Not only are these provisions morally suspect, but they also fly in the face of recent (and wise) Supreme Court precedent. Even in the one recent case where the high court did allow limited racial preferences, Grutter v. Bollinger in 2003, the court went to great lengths to note that “racial classifications, however compelling their goals, are potentially so dangerous that they may be employed no more broadly than the interest demands. Enshrining a permanent justification for racial preferences would offend this fundamental equal protection principle.”
The health care bill is not so limited.
Other cases, such as Gratz v. Bollinger (2003) and Ricci v. DeStefano (2009), make clear that racial preferences by government are presumptively illegal. The Ricci case was the one in which the court ruled in favor of white firefighters who previously had been denied promotions that all agreed they had earned. Although not a direct constitutional challenge, it succinctly stated the guiding principle: “No individual should face workplace discrimination based on race.”
Yet the Senate is now poised to build discrimination into the government health care system.

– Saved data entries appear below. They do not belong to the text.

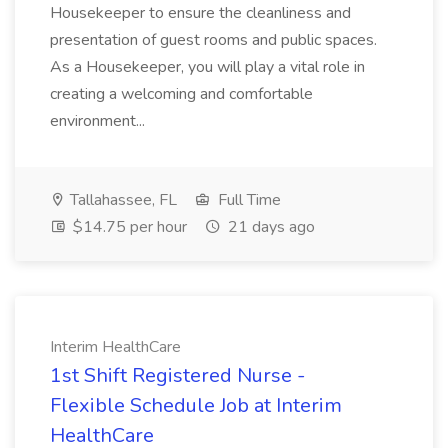
Housekeeper to ensure the cleanliness and
presentation of guest rooms and public spaces.
As a Housekeeper, you will play a vital role in
creating a welcoming and comfortable
environment...
Tallahassee, FL
Full Time
$14.75 per hour
21 days ago
Interim HealthCare
1st Shift Registered Nurse -
Flexible Schedule Job at Interim
HealthCare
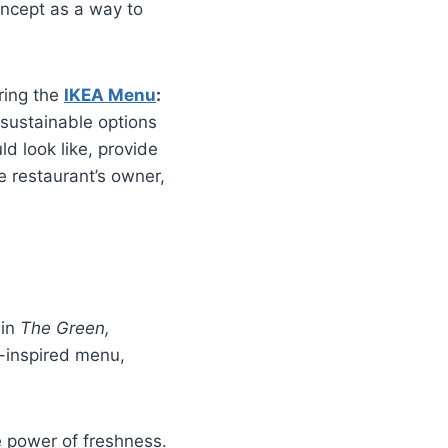
oncept as a way to
ring the
IKEA Menu
:
 sustainable options
uld look like, provide
e restaurant’s owner,
 in
The Green,
an-inspired menu,
e power of freshness.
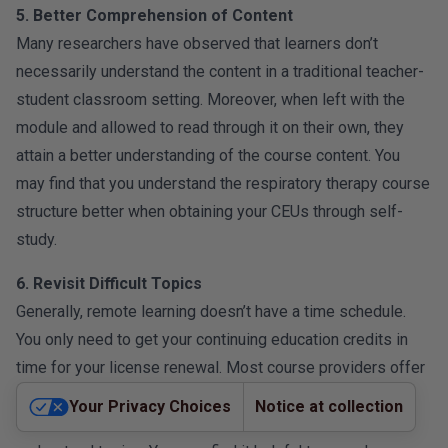
5. Better Comprehension of Content
Many researchers have observed that learners don’t
necessarily understand the content in a traditional teacher-
student classroom setting. Moreover, when left with the
module and allowed to read through it on their own, they
attain a better understanding of the course content. You
may find that you understand the respiratory therapy course
structure better when obtaining your CEUs through self-
study.
6. Revisit Difficult Topics
Generally, remote learning doesn’t have a time schedule.
You only need to get your continuing education credits in
time for your license renewal. Most course providers offer
a flexible schedule where the course is available for an
Your Privacy Choices
Notice at collection
extended period. This allows for revisiting hard-to-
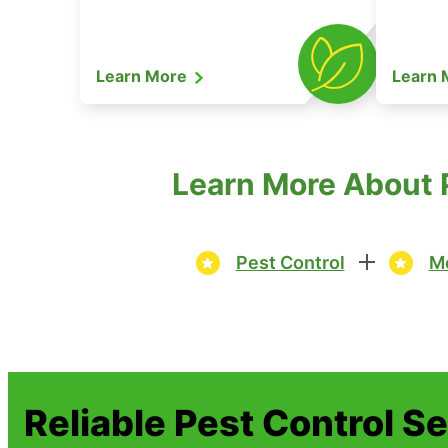
Learn More
Learn
Learn More About P
Pest Control
Mo
Reliable Pest Control S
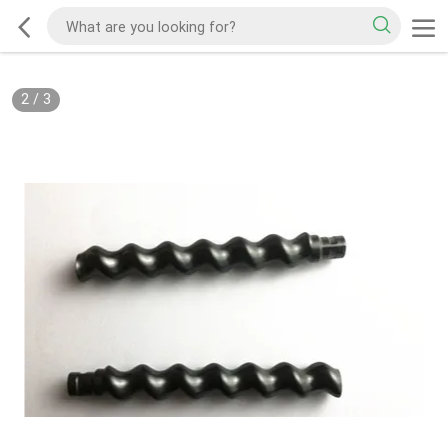
2
/
3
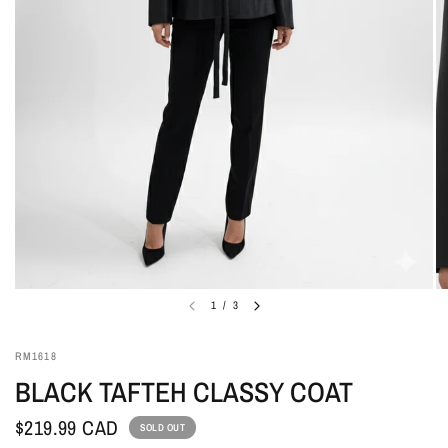
1
/
3
RM1618
BLACK TAFTEH CLASSY COAT
$219.99 CAD
SOLD OUT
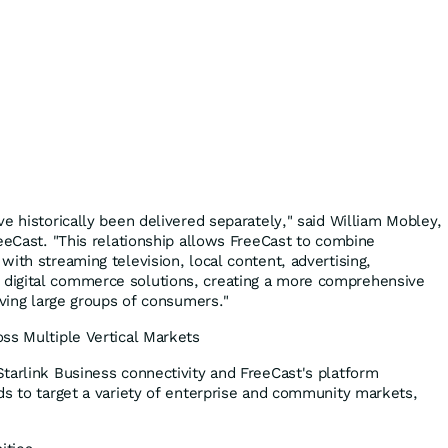
e historically been delivered separately," said William Mobley,
reeCast. "This relationship allows FreeCast to combine
ith streaming television, local content, advertising,
digital commerce solutions, creating a more comprehensive
rving large groups of consumers."
ss Multiple Vertical Markets
tarlink Business connectivity and FreeCast's platform
ds to target a variety of enterprise and community markets,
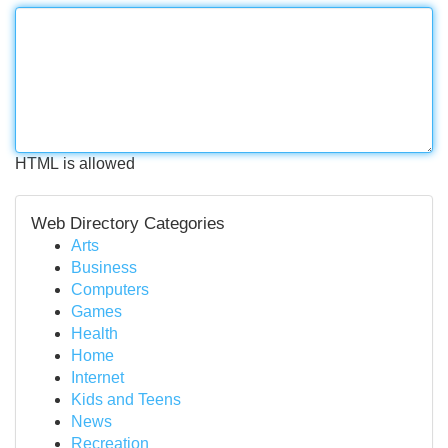
HTML is allowed
Web Directory Categories
Arts
Business
Computers
Games
Health
Home
Internet
Kids and Teens
News
Recreation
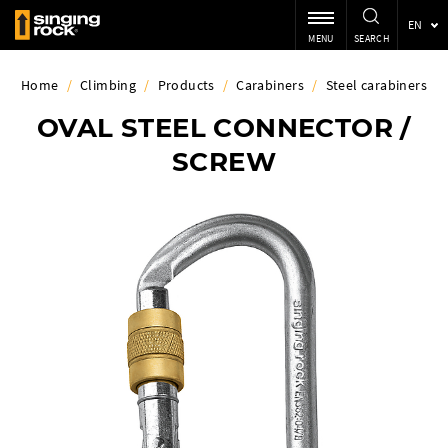
EN
MENU
SEARCH
Home
/
Climbing
/
Products
/
Carabiners
/
Steel carabiners
OVAL STEEL CONNECTOR /
SCREW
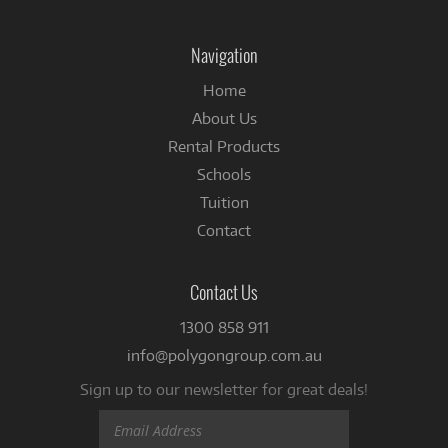
on
Facebook
Navigation
Home
About Us
Rental Products
Schools
Tuition
Contact
Contact Us
1300 858 911
info@polygongroup.com.au
Sign up to our newsletter for great deals!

Meanwhile, Mr. Kirsanow reports on another strange part of the Senate bill: “Section 2046 (b)(3) grants the secretary of HHS the discretion to waive substantial penalties (i.e., fines of up to $300,000 and debarment from federal programs) for failing to report elder abuse and other crimes committed against residents of long-term care facilities that serve racial and ethnic minorities. Obviously, this could increase the probability that residents of such facilities won’t receive the same level of protection as residents of nursing homes that serve non-minority populations.”
In other words, in the name of protecting minority owners, the bill provides fewer protections for minority patients. That’s obnoxious.
All of these race-based provisions ought to be removed. They make an awful bill something even worse: They make it absolutely immoral.